#### [Action item]
Write out, word for word, each line from the start of the entries through the one holding "ضيوف الرحمن"; omit the pictures.

═════ Recorded information ═════

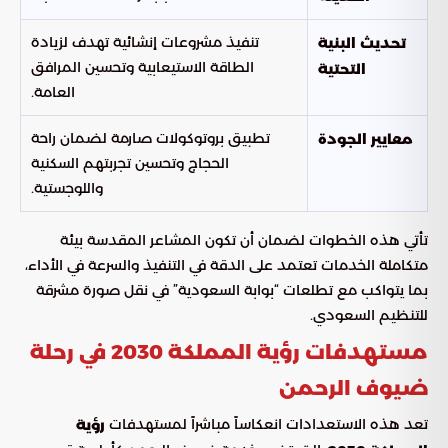
تنفيذ مشروعات إنشائية تهدف لزيادة
تحديث البنية
الطاقة الاستيعابية وتحسين المرافق
التحتية
العامة.
تطبيق بروتوكولات صارمة لضمان راحة
معايير الجودة
الحجاج وتحسين تجربتهم السكنية
واللوجستية.
تأتي هذه الخطوات لضمان أن تكون المشاعر المقدسة بيئة
متكاملة الخدمات تعتمد على الدقة في التنفيذ والسرعة في الأداء،
بما يتواكب مع تطلعات “بوابة السعودية” في نقل صورة مشرقة
للتنظيم السعودي.
مستهدفات رؤية المملكة 2030 في رحلة
ضيوف الرحمن
تعد هذه الاستعدادات انعكاساً مباشراً لمستهدفات
رؤية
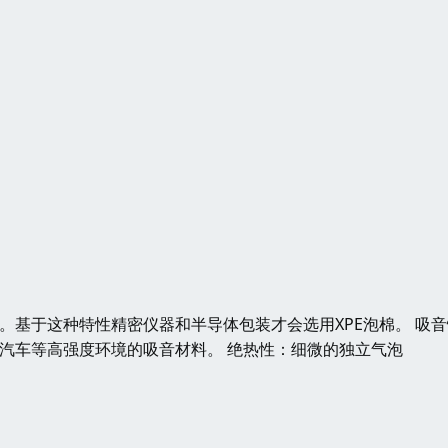
。基于这种特性精密仪器和半导体包装才会选用XPE泡棉。 吸
、汽车等高强度环境的吸音材料。 绝热性：细微的独立气泡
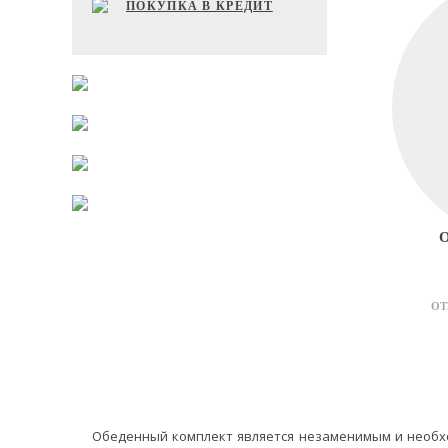
ПОКУПКА В КРЕДИТ
ОТ
Обеденный комплект является незаменимым и необхо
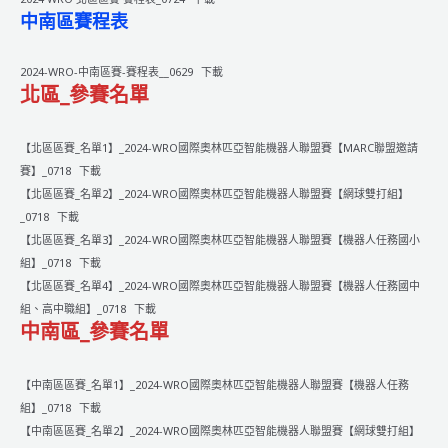
賽】
中南區賽程表
得
獎
名
2024-WRO-中南區賽-賽程表__0629
下載
北區_參賽名單
單
【北區區賽_名單1】_2024-WRO國際奧林匹亞智能機器人聯盟賽【MARC聯盟邀請
賽】_0718
下載
【北區區賽_名單2】_2024-WRO國際奧林匹亞智能機器人聯盟賽【網球雙打組】
_0718
下載
【北區區賽_名單3】_2024-WRO國際奧林匹亞智能機器人聯盟賽【機器人任務國小
組】_0718
下載
【北區區賽_名單4】_2024-WRO國際奧林匹亞智能機器人聯盟賽【機器人任務國中
組、高中職組】_0718
下載
中南區_參賽名單
【中南區區賽_名單1】_2024-WRO國際奧林匹亞智能機器人聯盟賽【機器人任務
組】_0718
下載
【中南區區賽_名單2】_2024-WRO國際奧林匹亞智能機器人聯盟賽【網球雙打組】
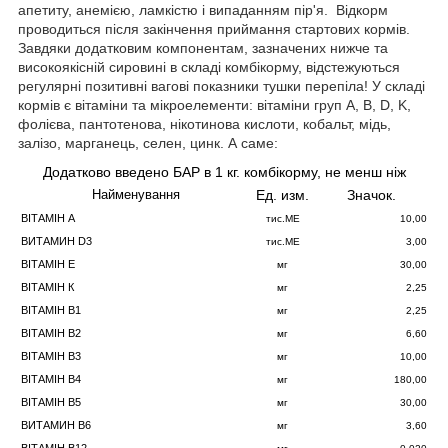
апетиту, анемією, ламкістю і випаданням пір'я. Відкорм
проводиться після закінчення приймання стартових кормів.
Завдяки додатковим компонентам, зазначених нижче та
високоякісній сировині в складі комбікорму, відстежуються
регулярні позитивні вагові показники тушки перепіла! У складі
кормів є вітаміни та мікроелементи: вітаміни груп А, B, D, K,
фолієва, пантотенова, нікотинова кислоти, кобальт, мідь,
залізо, марганець, селен, цинк. А саме:
Додатково введено БАР в 1 кг. комбікорму, не менш ніж
Ед. изм.
Значок.
Найменування
ВІТАМІН A
тис.МЕ
10,00
ВИТАМИН D3
тис.МЕ
3,00
ВІТАМІН E
мг
30,00
ВІТАМІН К
мг
2,25
ВІТАМІН B1
мг
2,25
ВІТАМІН B2
мг
6,60
ВІТАМІН B3
мг
10,00
ВІТАМІН B4
мг
180,00
ВІТАМІН B5
мг
30,00
ВИТАМИН B6
мг
3,60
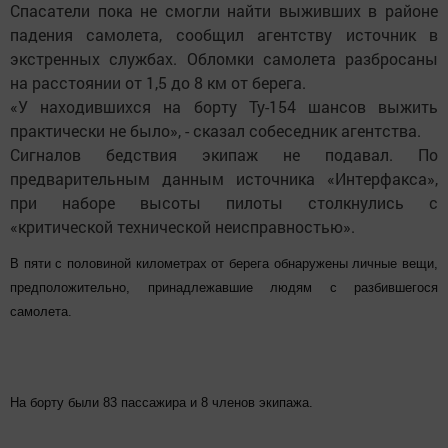
Спасатели пока не смогли найти выживших в районе
падения самолета, сообщил агентству источник в
экстренных службах. Обломки самолета разбросаны
на расстоянии от 1,5 до 8 км от берега.
«У находившихся на борту Ту-154 шансов выжить
практически не было», - сказал собеседник агентства.
Сигналов бедствия экипаж не подавал. По
предварительным данным источника «Интерфакса»,
при наборе высоты пилоты столкнулись с
«критической технической неисправностью».
В пяти с половиной километрах от берега обнаружены личные вещи,
предположительно, принадлежавшие людям с разбившегося
самолета.
На борту были 83 пассажира и 8 членов экипажа.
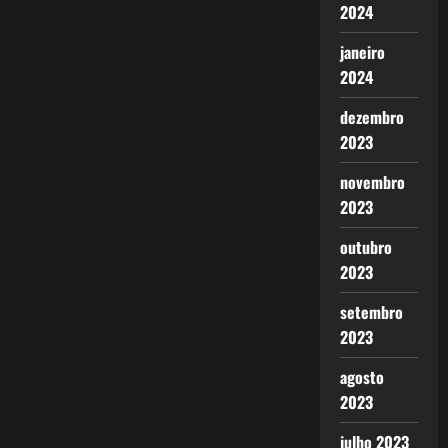
2024
janeiro
2024
dezembro
2023
novembro
2023
outubro
2023
setembro
2023
agosto
2023
julho 2023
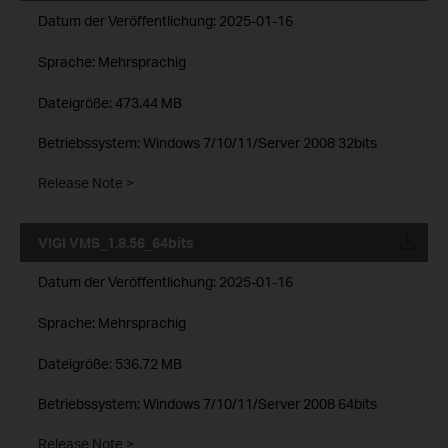
Datum der Veröffentlichung:
2025-01-16
Sprache:
Mehrsprachig
Dateigröße:
473.44 MB
Betriebssystem: Windows 7/10/11/Server 2008 32bits
Release Note >
VIGI VMS_1.8.56_64bits
Datum der Veröffentlichung:
2025-01-16
Sprache:
Mehrsprachig
Dateigröße:
536.72 MB
Betriebssystem: Windows 7/10/11/Server 2008 64bits
Release Note >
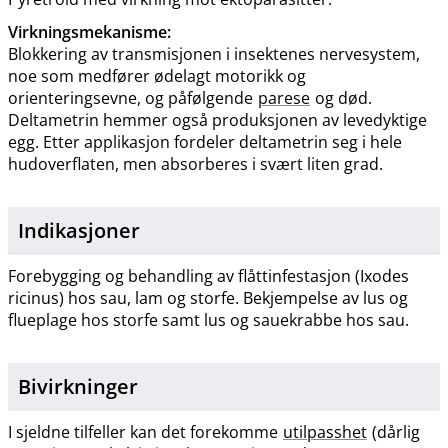
Virkningsmekanisme:
Blokkering av transmisjonen i insektenes nervesystem,
noe som medfører ødelagt motorikk og
orienteringsevne, og påfølgende
parese
og død.
Deltametrin hemmer også produksjonen av levedyktige
egg. Etter applikasjon fordeler deltametrin seg i hele
hudoverflaten, men absorberes i svært liten grad.
Indikasjoner
Forebygging og behandling av flåttinfestasjon (Ixodes
ricinus) hos sau, lam og storfe. Bekjempelse av lus og
flueplage hos storfe samt lus og sauekrabbe hos sau.
Bivirkninger
I sjeldne tilfeller kan det forekomme
utilpasshet
(dårlig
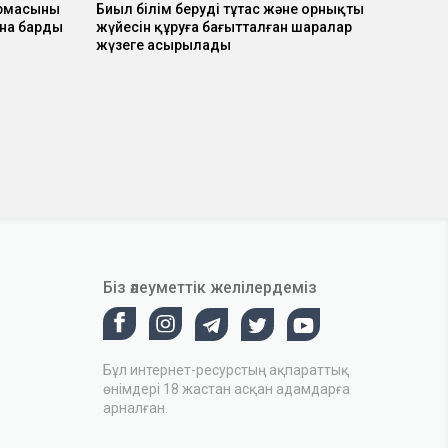
рмасының
Биыл білім берудің тұтас және орнықты
на барды
жүйесін құруға бағытталған шаралар
жүзеге асырылады
Біз әлеуметтік желілердеміз
Бұл интернет-ресурстың ақпараттық
өнімдері 18 жастан асқан адамдарға
арналған.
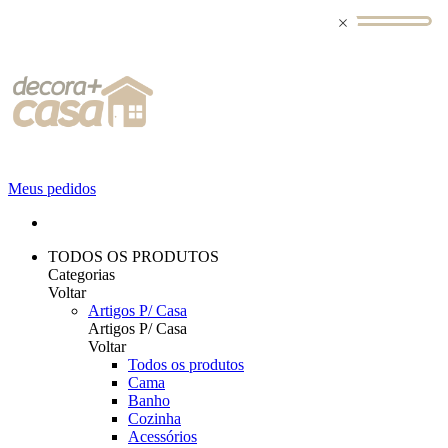
Meus pedidos
TODOS OS PRODUTOS
Categorias
Voltar
Artigos P/ Casa
Artigos P/ Casa
Voltar
Todos os produtos
Cama
Banho
Cozinha
Acessórios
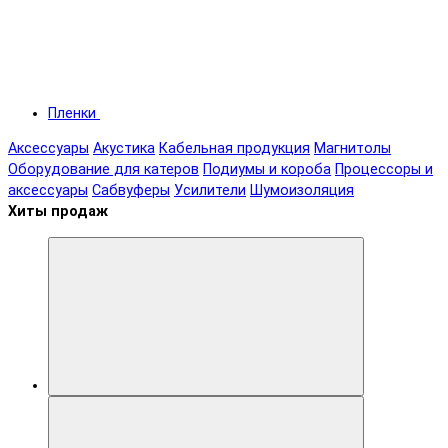
Пленки
Аксессуары
Акустика
Кабельная продукция
Магнитолы
Оборудование для катеров
Подиумы и короба
Процессоры и
аксессуары
Сабвуферы
Усилители
Шумоизоляция
Хиты продаж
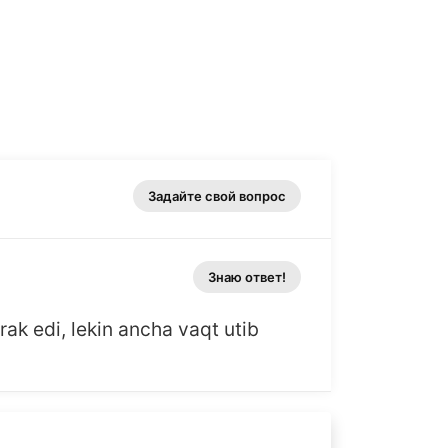
Задайте свой вопрос
Знаю ответ!
ak edi, lekin ancha vaqt utib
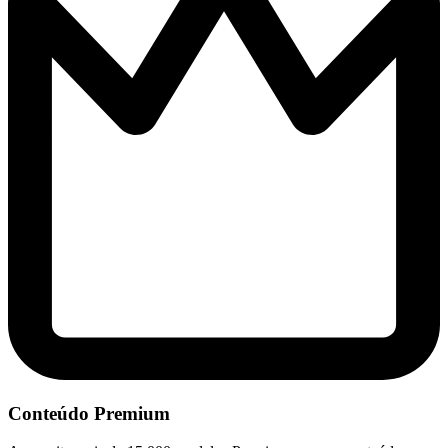
Conteúdo Premium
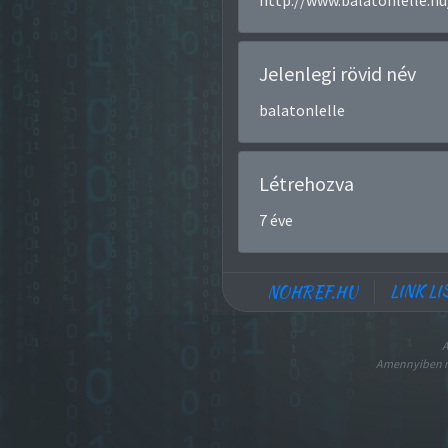
http://www.balatonlelle.hu
Jelenlegi rövid név
balatonlelle
Létrehozva
7 éve
LINK LI
NOHREF.HU
A
Amennyiben nem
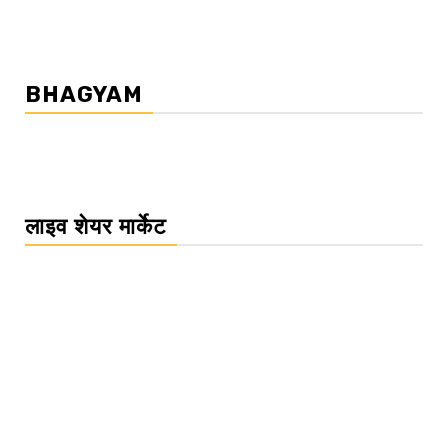
BHAGYAM
लाइव शेयर मार्केट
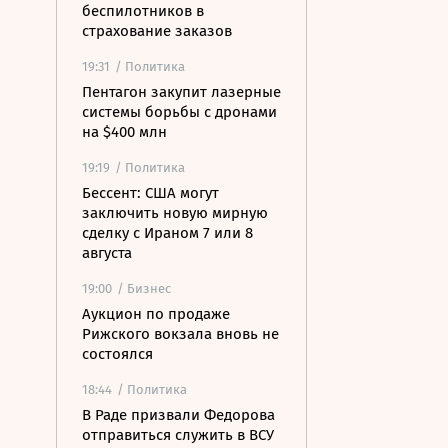
беспилотников в
страхование заказов
19:31
/ Политика
Пентагон закупит лазерные
системы борьбы с дронами
на $400 млн
19:19
/ Политика
Бессент: США могут
заключить новую мирную
сделку с Ираном 7 или 8
августа
19:00
/ Бизнес
Аукцион по продаже
Рижского вокзала вновь не
состоялся
18:44
/ Политика
В Раде призвали Федорова
отправиться служить в ВСУ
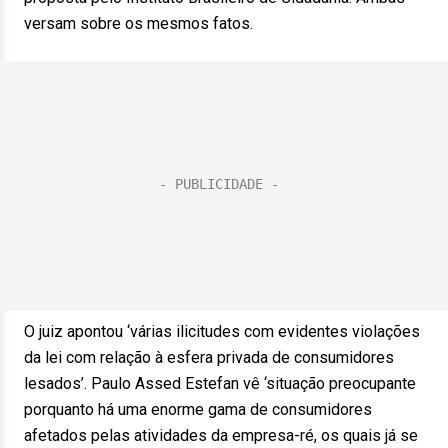
versam sobre os mesmos fatos.
O juiz apontou ‘várias ilicitudes com evidentes violações
da lei com relação à esfera privada de consumidores
lesados’. Paulo Assed Estefan vê ‘situação preocupante
porquanto há uma enorme gama de consumidores
afetados pelas atividades da empresa-ré, os quais já se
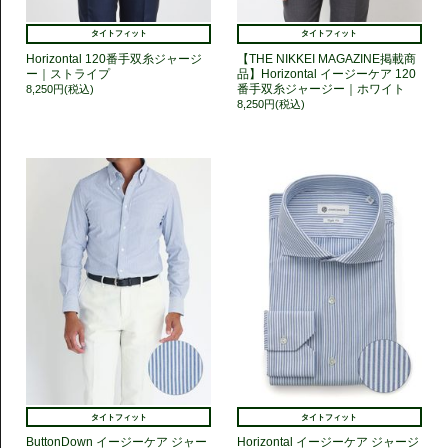
タイトフィット
タイトフィット
Horizontal 120番手双糸ジャージ
【THE NIKKEI MAGAZINE掲載商
ー｜ストライプ
品】Horizontal イージーケア 120
番手双糸ジャージー｜ホワイト
8,250円(税込)
8,250円(税込)
タイトフィット
タイトフィット
ButtonDown イージーケア ジャー
Horizontal イージーケア ジャージ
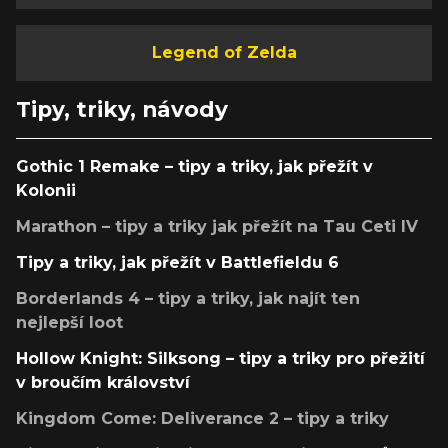
Legend of Zelda
Tipy, triky, návody
Gothic 1 Remake – tipy a triky, jak přežít v
Kolonii
Marathon – tipy a triky jak přežít na Tau Ceti IV
Tipy a triky, jak přežít v Battlefieldu 6
Borderlands 4 – tipy a triky, jak najít ten
nejlepší loot
Hollow Knight: Silksong – tipy a triky pro přežití
v broučím království
Kingdom Come: Deliverance 2 – tipy a triky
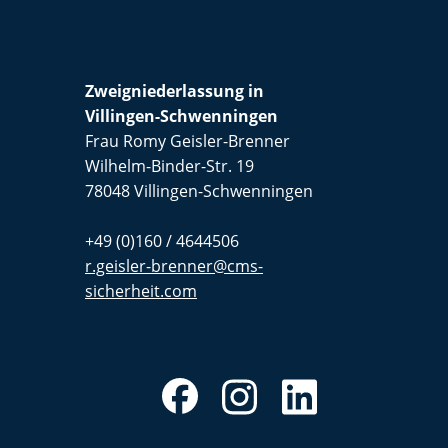
Zweigniederlassung in
Villingen-Schwenningen
Frau Romy Geisler-Brenner
Wilhelm-Binder-Str. 19
78048 Villingen-Schwenningen
+49 (0)160 / 4644506
r.geisler-brenner@cms-
sicherheit.com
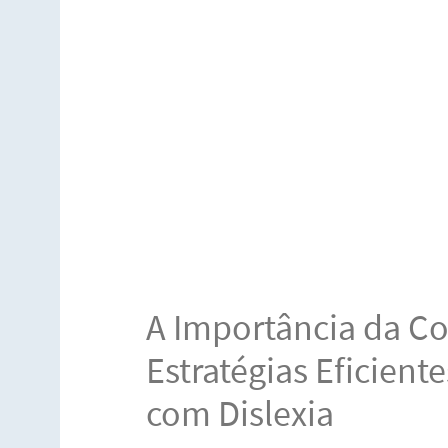
A Importância da C
Estratégias Eficient
com Dislexia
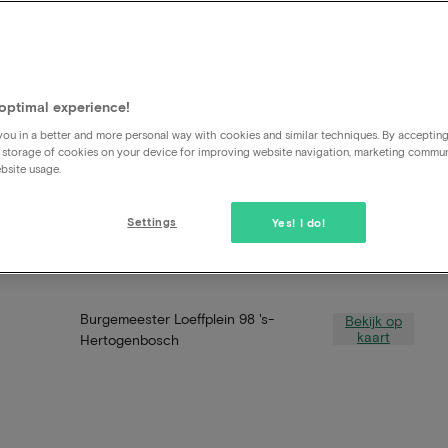
optimal experience!
ou in a better and more personal way with cookies and similar techniques. By acceptin
 storage of cookies on your device for improving website navigation, marketing commu
bsite usage.
Settings
Yes! I do!
Burgemeester Loeffplein 98 's-
Bekijk op
kaart
Hertogenbosch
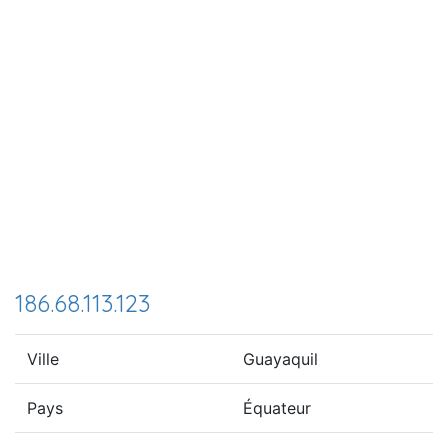
186.68.113.123
Ville
Guayaquil
Pays
Équateur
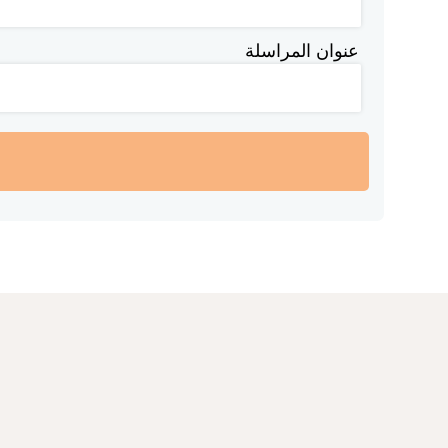
عنوان المراسلة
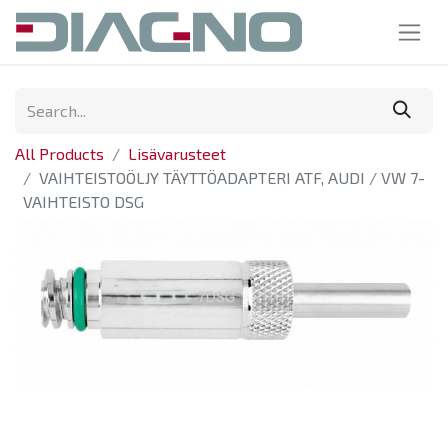
All Products
Lisävarusteet
VAIHTEISTOÖLJY TÄYTTÖADAPTERI ATF, AUDI / VW 7-
VAIHTEISTO DSG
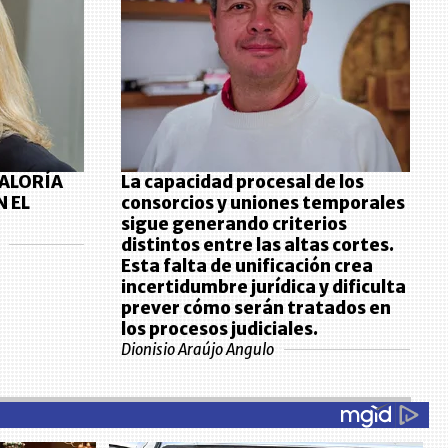
RALORÍA
La capacidad procesal de los
N EL
consorcios y uniones temporales
sigue generando criterios
distintos entre las altas cortes.
Esta falta de unificación crea
incertidumbre jurídica y dificulta
prever cómo serán tratados en
los procesos judiciales.
Dionisio Araújo Angulo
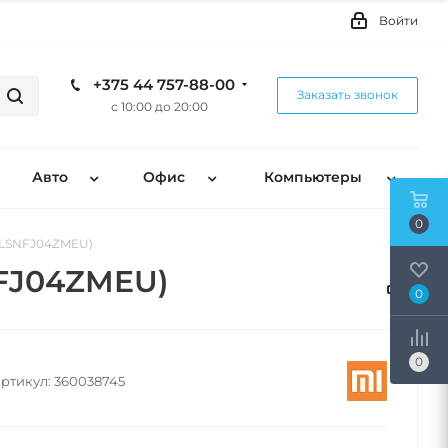
Войти
+375 44 757-88-00
Заказать звонок
с 10:00 до 20:00
Авто
Офис
Компьютеры
0
 (LSNFJ04ZMEU)
NFJ04ZMEU)
0
0
ртикул:
360038745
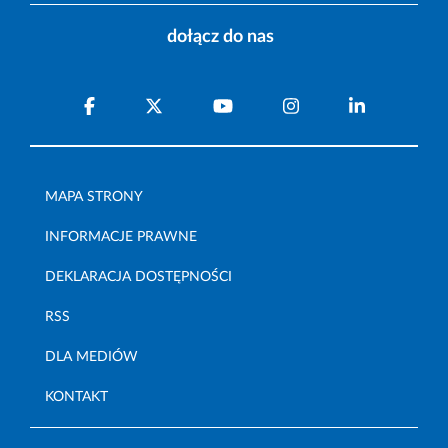
dołącz do nas
MAPA STRONY
INFORMACJE PRAWNE
DEKLARACJA DOSTĘPNOŚCI
RSS
DLA MEDIÓW
KONTAKT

═════

#### [Response for this exercise]
تنفيذ مشروعات إنشائية تهدف لزيادة
تحديث البنية
الطاقة الاستيعابية وتحسين المرافق
التحتية
العامة.
تطبيق بروتوكولات صارمة لضمان راحة
معايير الجودة
الحجاج وتحسين تجربتهم السكنية
واللوجستية.
تأتي هذه الخطوات لضمان أن تكون المشاعر المقدسة بيئة
متكاملة الخدمات تعتمد على الدقة في التنفيذ والسرعة في الأداء،
بما يتواكب مع تطلعات “بوابة السعودية” في نقل صورة مشرقة
للتنظيم السعودي.
مستهدفات رؤية المملكة 2030 في رحلة
ضيوف الرحمن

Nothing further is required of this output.